Le weekend du 12 et 13 mars 2016, le pic de crue sera atteint, ce qui déclenchera les dispositifs opérationnels prévus en cas de crue de la Seine, notamment la collaboration européenne.

La seconde semaine – du 15 au 18 mars 2016 – aura lieu la phase « Décrue » de l’exercice. Objectifs principaux des participants : travailler sur le retour à la normale et la résilience des réseaux.

La différence sur l’organisation des deux phases de l’exercice tient dans les hypothèses de travail dont disposeront les différents acteurs. En effet, de nombreuses simulations et études ont permis d’établir des hypothèses de travail à partir desquelles évaluer de façon réaliste les impacts d’une crue de la Seine. A l’opposé, la phase de « Décrue » ne dispose pas de travaux aussi poussés en la matière.
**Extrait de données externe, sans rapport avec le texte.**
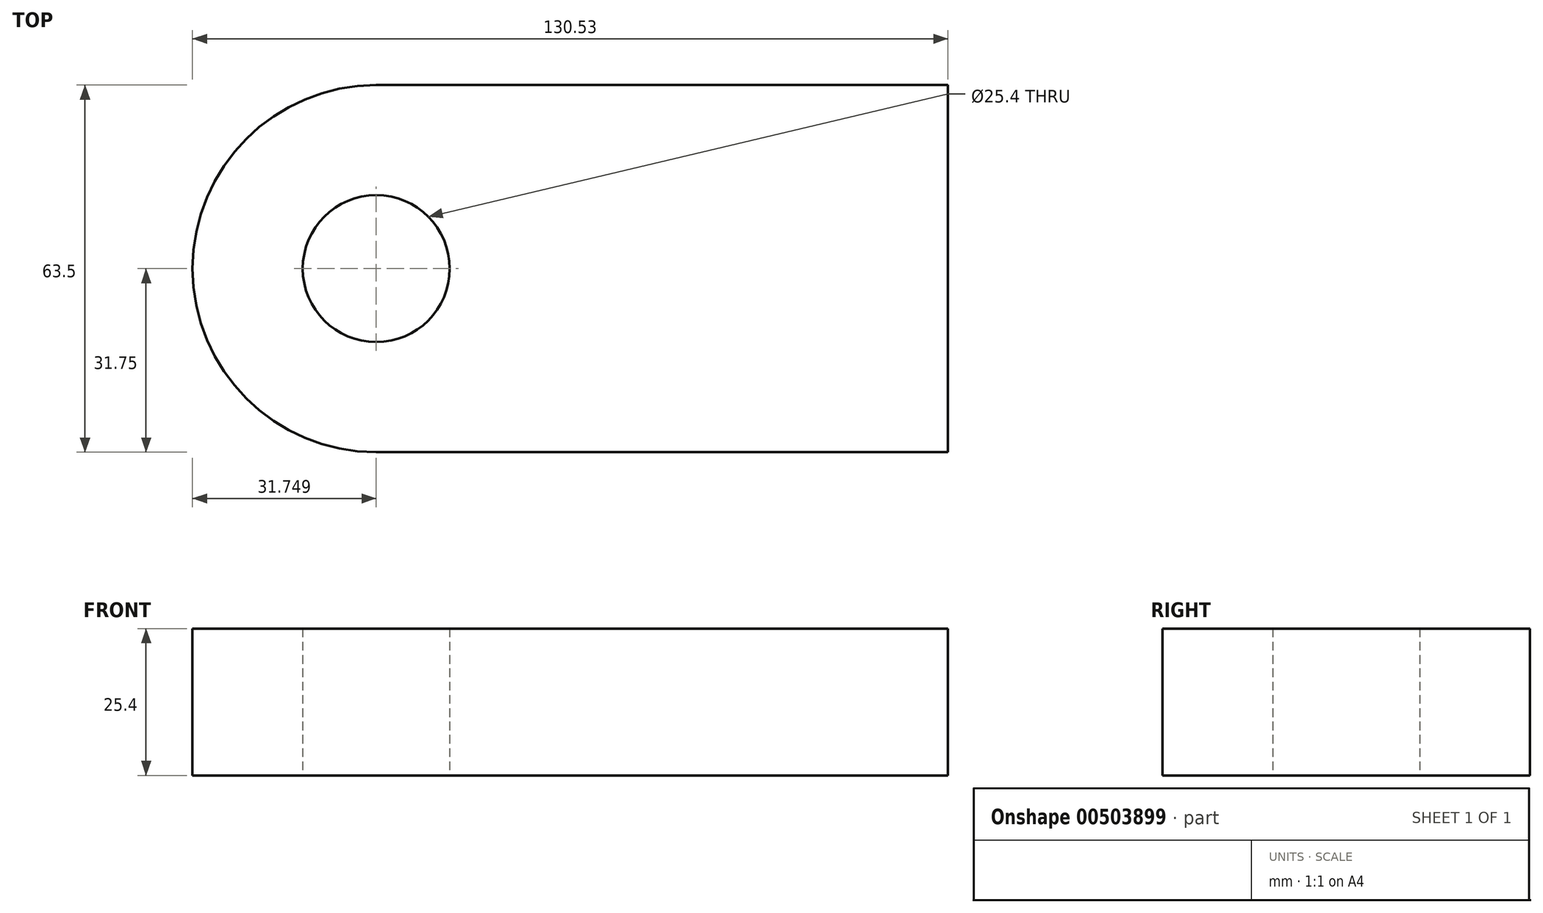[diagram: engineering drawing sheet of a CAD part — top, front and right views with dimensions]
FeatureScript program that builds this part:
annotation { "Feature Type Name" : "Feature", "Feature Type Description" : "" }
export const myFeature = defineFeature(function(context is Context, id is Id, definition is map)
    precondition{}
    {
        {
            var Q0;
            Q0=qCreatedBy(makeId("Top.planeOp"),FACE);
            var sketch = newSketch(context, id + "F0", { "sketchPlane" : qUnion([Q0])});
            skLineSegment(sketch, "E0.bottom", {"start": v(-48.38, 31.75) * mm, "end": v(50.4, 31.75) * mm});
            skLineSegment(sketch, "E0.top", {"start": v(-48.38, -31.75) * mm, "end": v(50.4, -31.75) * mm});
            skLineSegment(sketch, "E0.left", {"start": v(-48.38, 31.75) * mm, "end": v(-48.38, -31.75) * mm});
            skLineSegment(sketch, "E0.right", {"start": v(50.4, 31.75) * mm, "end": v(50.4, -31.75) * mm});
            skPoint(sketch, "E0.middle", {"position": v(1, 0) * mm});
            skCircle(sketch, "E1", {"center": v(-48.38, 0) * mm, "radius": 31.75 * mm});
            skCircle(sketch, "E2", {"center": v(-48.38, 0) * mm, "radius": 12.7 * mm});
            skSolve(sketch);
        }
        {
            var Q0;
            Q0 = qSketchRegion(id + "F0", true);
            extrude(context, id + "F1", {"entities" : qUnion([Q0]), "depth" : 25.4 * mm});
        }
    });
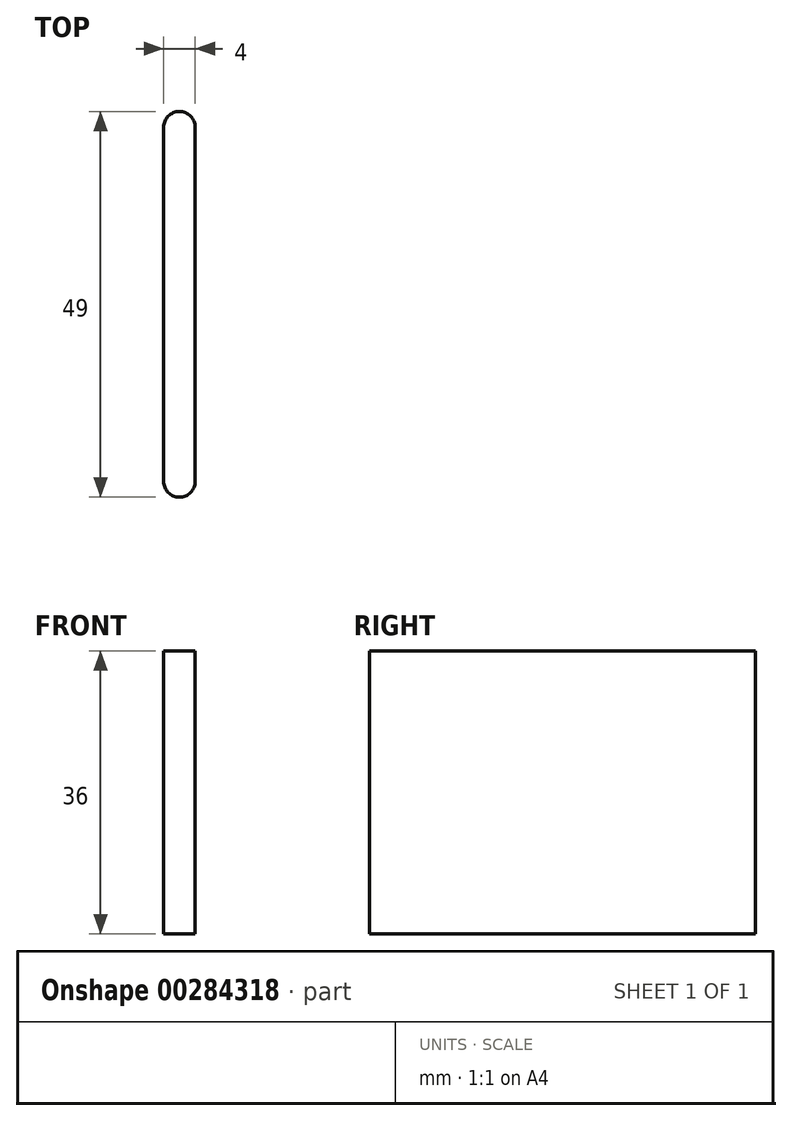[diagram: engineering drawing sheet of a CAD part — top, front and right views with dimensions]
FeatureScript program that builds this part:
annotation { "Feature Type Name" : "Feature", "Feature Type Description" : "" }
export const myFeature = defineFeature(function(context is Context, id is Id, definition is map)
    precondition{}
    {
        {
            var Q0;
            Q0=qCreatedBy(makeId("Top.planeOp"),FACE);
            var sketch = newSketch(context, id + "F0", { "sketchPlane" : qUnion([Q0])});
            skArc(sketch, "E0", {"start": v(2, 22.4) * mm, "mid": v(0, 24.4) * mm, "end": v(-2, 22.4) * mm});
            skArc(sketch, "E1", {"start": v(-2, -22.6) * mm, "mid": v(0, -24.6) * mm, "end": v(2, -22.6) * mm});
            skLineSegment(sketch, "E2", {"start": v(2, 22.4) * mm, "end": v(2, -22.6) * mm});
            skLineSegment(sketch, "E3", {"start": v(-2, 22.4) * mm, "end": v(-2, -22.6) * mm});
            skSolve(sketch);
        }
        {
            var Q0;
            Q0=makeQuery(id+"F0.imprint","IMPRINT",FACE,{"disambiguationData":[TD([[makeQuery(id+"F0.imprint","IMPRINT",EDGE,{"derivedFrom":sQuery(id+"F0.wireOp",EDGE,"E0")}),1.0]])]});
            extrude(context, id + "F1", {"entities" : qUnion([Q0]), "depth" : 36 * mm, "symmetric" : true});
        }
    });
Cet exercice est donc une occasion inédite pour l’ensemble des participants de relever 3 défis majeurs :

  • réussir la coordination des cellules de crise internes de chaque participant avec les cellules de crise externes qui seront activées ;
  • mobiliser l’ensemble des acteurs pour produire un scénario le plus réaliste possible ;
  • nouer des relations entre acteurs de secteurs différents pour faciliter la coordination de la réponse.
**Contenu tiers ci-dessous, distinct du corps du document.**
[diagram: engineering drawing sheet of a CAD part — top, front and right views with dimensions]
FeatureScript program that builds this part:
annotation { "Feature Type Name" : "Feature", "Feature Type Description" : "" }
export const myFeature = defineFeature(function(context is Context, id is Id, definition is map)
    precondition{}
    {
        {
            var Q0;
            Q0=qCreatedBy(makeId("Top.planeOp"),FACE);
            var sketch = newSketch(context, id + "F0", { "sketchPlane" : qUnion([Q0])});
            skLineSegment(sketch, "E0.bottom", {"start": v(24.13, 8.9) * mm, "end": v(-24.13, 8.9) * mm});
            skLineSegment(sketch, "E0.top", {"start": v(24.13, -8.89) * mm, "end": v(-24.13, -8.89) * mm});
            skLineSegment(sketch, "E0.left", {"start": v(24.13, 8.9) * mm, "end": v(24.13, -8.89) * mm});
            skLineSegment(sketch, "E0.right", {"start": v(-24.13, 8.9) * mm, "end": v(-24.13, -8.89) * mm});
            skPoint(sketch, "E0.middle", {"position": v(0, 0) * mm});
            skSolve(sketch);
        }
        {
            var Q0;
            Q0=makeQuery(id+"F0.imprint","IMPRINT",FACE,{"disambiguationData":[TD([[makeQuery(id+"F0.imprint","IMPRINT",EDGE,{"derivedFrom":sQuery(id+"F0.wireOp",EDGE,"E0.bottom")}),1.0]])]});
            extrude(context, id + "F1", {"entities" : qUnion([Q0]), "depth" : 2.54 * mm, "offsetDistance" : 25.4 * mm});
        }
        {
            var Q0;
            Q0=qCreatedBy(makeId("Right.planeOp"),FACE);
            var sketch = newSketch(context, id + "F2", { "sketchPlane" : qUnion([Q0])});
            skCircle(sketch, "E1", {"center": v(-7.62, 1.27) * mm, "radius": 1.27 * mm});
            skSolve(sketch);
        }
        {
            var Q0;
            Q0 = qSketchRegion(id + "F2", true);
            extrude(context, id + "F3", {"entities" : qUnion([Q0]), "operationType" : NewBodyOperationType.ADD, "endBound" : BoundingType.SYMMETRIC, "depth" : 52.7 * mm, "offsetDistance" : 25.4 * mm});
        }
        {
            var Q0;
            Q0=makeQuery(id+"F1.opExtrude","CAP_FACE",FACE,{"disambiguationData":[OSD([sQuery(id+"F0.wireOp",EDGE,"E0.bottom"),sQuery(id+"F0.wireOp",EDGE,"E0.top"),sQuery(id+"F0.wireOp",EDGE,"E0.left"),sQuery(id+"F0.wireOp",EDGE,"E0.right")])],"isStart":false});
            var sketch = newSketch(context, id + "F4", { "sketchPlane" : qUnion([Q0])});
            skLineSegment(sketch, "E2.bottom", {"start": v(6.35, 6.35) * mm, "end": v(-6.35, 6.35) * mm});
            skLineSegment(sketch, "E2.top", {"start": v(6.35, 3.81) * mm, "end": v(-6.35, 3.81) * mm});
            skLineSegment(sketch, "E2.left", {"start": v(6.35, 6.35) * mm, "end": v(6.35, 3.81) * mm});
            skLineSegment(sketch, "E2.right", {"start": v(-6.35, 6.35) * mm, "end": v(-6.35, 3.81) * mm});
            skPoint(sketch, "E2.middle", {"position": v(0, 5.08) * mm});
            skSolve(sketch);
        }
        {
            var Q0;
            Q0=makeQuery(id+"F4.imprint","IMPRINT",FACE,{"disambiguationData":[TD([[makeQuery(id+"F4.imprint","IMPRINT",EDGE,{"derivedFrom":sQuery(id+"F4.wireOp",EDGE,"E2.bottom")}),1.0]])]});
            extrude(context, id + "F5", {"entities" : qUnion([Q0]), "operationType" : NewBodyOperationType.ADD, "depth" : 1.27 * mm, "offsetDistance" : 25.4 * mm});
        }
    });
Mais il faut bien être conscient que SEQUANA ne sera pas forcément un aboutissement en tant que tel mais bien le début d’une prise de conscience généralisée qui aura des effets bénéfiques sur les années à venir.

Le scénario de crise d’une crue centennale est un excellent scénario pour renforcer la résilience de son entreprise, des processus et des collaborateurs tant les impacts sont globaux et la complexité des solutions à mettre en œuvre est importante. Toutefois, malgré toutes les préparations et anticipations possibles, il faut rappeler que ce scénario dispose de nombreux aléas et d’inconnues imposant à chaque acteur d’adapter les dispositifs si la crise survenait. Ainsi, une stratégie d’exercices doit être mise en place afin de tester les PCA, mais également pour renforcer la résilience de l’organisation et des personnes qui devront, le jour de la crise, adapter les dispositifs prévus.